### Directions for this task
Once the line with "potted plant: present [103,494,135,533]" is found in the entries below, repeat it and each following line exactly, up to and including the line with "succulent plant: present [546,536,575,582]". Add no other lines.

### Data extracts
◇ ◇ ◇ ◇ ◇
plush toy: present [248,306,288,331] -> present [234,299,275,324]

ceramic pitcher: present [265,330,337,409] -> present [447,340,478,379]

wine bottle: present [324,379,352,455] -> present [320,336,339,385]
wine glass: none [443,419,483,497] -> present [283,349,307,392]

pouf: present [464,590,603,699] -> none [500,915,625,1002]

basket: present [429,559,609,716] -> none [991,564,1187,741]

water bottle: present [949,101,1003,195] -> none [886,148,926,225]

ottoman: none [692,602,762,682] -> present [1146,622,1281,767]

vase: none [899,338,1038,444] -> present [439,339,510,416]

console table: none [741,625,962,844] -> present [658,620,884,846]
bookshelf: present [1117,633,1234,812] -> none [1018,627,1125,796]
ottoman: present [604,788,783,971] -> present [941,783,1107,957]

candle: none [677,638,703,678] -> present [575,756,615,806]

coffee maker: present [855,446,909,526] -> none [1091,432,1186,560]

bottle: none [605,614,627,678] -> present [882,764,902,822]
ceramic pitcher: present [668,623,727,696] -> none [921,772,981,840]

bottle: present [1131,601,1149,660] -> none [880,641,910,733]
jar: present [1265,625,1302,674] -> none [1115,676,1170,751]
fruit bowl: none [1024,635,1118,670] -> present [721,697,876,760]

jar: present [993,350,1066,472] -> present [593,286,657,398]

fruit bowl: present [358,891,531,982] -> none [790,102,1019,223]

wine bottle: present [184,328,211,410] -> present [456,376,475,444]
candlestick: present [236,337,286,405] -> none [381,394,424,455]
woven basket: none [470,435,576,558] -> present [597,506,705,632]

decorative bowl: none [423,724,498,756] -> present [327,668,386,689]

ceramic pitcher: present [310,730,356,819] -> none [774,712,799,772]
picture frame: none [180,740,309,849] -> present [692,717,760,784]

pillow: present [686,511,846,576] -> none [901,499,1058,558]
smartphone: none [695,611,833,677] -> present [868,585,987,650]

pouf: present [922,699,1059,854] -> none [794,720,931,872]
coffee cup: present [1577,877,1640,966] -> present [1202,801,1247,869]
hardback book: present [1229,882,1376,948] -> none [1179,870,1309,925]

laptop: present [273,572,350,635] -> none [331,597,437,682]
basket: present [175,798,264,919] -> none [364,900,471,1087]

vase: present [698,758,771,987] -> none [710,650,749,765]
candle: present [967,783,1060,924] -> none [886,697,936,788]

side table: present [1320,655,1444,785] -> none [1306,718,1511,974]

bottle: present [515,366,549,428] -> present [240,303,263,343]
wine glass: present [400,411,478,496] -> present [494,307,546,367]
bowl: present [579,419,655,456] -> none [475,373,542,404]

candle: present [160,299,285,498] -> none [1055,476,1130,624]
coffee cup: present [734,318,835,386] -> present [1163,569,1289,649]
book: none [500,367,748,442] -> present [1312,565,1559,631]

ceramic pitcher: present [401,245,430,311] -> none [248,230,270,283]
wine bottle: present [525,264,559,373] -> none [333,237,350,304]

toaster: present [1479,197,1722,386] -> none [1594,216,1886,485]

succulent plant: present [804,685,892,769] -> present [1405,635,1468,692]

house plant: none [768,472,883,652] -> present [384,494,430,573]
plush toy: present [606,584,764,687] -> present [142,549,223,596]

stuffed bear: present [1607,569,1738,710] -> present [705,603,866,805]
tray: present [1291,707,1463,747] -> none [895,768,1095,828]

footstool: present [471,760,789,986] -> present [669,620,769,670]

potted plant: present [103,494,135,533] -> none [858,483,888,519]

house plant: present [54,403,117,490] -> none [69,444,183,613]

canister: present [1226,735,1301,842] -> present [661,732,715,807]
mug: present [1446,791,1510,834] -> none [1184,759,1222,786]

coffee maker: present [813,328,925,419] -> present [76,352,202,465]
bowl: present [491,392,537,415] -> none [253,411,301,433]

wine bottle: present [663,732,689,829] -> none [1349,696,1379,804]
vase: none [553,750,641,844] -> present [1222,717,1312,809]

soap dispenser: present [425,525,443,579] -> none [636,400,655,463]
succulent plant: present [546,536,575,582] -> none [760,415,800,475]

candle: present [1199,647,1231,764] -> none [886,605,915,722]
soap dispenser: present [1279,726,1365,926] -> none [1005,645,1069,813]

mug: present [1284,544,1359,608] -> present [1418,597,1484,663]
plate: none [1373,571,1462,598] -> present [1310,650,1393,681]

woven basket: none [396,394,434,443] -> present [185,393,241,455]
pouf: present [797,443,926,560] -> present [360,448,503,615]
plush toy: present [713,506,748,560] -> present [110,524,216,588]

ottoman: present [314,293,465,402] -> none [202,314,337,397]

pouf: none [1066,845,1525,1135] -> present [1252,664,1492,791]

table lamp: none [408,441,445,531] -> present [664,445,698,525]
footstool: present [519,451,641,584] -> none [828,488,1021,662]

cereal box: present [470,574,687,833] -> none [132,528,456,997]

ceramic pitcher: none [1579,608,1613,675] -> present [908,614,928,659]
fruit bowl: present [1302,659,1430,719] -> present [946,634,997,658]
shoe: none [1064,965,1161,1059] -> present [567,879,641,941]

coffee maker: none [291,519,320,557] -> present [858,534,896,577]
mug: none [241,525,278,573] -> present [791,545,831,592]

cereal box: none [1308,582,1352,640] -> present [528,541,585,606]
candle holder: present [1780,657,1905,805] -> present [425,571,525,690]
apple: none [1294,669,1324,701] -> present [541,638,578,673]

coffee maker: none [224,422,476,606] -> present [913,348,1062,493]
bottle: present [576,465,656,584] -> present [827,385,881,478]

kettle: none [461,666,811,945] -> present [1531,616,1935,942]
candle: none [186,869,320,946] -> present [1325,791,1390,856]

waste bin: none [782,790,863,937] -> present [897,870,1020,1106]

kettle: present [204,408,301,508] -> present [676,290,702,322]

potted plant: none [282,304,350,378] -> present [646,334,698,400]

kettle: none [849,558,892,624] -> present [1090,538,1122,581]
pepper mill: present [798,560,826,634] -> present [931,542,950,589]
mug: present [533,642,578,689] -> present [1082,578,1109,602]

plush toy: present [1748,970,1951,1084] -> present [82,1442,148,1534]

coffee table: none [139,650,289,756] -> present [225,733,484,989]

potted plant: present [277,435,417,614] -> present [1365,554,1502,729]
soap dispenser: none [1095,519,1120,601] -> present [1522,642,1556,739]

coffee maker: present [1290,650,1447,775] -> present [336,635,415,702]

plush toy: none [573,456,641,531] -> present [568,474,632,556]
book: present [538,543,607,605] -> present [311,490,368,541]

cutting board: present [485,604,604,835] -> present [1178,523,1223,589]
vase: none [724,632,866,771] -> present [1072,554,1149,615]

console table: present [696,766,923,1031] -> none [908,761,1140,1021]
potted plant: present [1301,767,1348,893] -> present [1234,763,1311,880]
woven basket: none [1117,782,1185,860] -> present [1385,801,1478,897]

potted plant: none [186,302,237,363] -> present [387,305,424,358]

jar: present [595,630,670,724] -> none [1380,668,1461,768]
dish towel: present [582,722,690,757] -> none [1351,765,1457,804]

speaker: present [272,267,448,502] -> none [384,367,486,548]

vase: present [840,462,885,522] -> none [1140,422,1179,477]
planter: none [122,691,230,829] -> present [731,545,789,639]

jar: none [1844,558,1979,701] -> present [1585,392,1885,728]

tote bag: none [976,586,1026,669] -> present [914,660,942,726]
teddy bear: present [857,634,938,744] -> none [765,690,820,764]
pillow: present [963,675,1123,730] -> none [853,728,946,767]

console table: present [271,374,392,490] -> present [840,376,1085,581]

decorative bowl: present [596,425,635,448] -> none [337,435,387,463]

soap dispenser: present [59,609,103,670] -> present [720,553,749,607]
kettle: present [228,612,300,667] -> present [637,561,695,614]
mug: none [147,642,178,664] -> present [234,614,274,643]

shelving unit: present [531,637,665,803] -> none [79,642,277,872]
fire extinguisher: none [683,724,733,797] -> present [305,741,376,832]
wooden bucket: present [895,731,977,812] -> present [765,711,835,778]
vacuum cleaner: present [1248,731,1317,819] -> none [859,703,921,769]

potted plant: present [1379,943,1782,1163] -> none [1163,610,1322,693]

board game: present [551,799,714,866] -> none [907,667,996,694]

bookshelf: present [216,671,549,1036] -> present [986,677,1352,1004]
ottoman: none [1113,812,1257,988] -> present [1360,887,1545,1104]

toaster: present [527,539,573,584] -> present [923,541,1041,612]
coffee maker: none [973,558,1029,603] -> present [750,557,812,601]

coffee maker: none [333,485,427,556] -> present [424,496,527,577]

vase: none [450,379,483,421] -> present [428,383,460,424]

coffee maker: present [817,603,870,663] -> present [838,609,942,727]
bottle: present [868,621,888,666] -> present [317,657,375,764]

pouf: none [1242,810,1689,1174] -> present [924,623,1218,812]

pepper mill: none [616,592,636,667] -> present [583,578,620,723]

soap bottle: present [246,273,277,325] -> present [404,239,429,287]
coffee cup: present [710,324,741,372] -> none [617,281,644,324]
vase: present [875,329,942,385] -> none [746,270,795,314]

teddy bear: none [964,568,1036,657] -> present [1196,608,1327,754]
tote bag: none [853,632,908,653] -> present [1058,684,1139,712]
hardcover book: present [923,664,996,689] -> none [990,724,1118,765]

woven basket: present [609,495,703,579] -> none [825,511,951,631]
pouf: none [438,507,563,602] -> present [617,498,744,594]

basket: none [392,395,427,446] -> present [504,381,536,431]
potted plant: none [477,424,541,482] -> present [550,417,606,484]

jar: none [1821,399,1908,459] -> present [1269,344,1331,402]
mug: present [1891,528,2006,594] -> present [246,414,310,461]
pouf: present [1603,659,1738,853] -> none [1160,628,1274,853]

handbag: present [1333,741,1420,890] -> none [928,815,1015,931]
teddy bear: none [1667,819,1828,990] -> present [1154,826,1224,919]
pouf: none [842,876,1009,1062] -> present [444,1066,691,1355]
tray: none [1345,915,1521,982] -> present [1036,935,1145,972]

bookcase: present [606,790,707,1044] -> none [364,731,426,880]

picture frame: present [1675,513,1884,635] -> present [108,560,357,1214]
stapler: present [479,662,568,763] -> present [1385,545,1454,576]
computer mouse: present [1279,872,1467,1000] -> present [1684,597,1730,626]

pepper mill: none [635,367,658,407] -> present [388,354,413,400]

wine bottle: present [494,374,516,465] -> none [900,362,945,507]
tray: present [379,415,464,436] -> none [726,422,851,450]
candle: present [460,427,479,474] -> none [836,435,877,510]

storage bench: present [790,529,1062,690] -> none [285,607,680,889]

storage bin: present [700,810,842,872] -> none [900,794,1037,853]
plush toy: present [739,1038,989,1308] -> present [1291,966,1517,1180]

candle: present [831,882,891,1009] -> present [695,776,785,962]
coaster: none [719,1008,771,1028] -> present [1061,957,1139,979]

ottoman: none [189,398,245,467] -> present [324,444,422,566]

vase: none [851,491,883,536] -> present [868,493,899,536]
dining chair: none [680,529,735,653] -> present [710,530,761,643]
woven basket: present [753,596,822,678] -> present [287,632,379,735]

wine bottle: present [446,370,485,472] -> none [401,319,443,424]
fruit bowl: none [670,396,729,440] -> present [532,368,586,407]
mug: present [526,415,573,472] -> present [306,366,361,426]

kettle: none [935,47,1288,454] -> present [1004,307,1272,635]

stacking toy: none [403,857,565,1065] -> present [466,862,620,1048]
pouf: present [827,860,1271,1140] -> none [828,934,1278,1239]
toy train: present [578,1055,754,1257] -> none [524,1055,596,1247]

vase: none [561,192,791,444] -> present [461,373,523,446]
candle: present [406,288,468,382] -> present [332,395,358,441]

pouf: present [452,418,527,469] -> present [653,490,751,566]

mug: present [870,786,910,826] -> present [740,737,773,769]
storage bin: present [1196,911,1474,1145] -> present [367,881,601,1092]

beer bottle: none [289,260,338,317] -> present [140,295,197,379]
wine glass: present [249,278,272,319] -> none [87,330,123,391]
◇ ◇ ◇ ◇ ◇
### Answer space
potted plant: present [103,494,135,533] -> none [858,483,888,519]

house plant: present [54,403,117,490] -> none [69,444,183,613]

canister: present [1226,735,1301,842] -> present [661,732,715,807]
mug: present [1446,791,1510,834] -> none [1184,759,1222,786]

coffee maker: present [813,328,925,419] -> present [76,352,202,465]
bowl: present [491,392,537,415] -> none [253,411,301,433]

wine bottle: present [663,732,689,829] -> none [1349,696,1379,804]
vase: none [553,750,641,844] -> present [1222,717,1312,809]

soap dispenser: present [425,525,443,579] -> none [636,400,655,463]
succulent plant: present [546,536,575,582] -> none [760,415,800,475]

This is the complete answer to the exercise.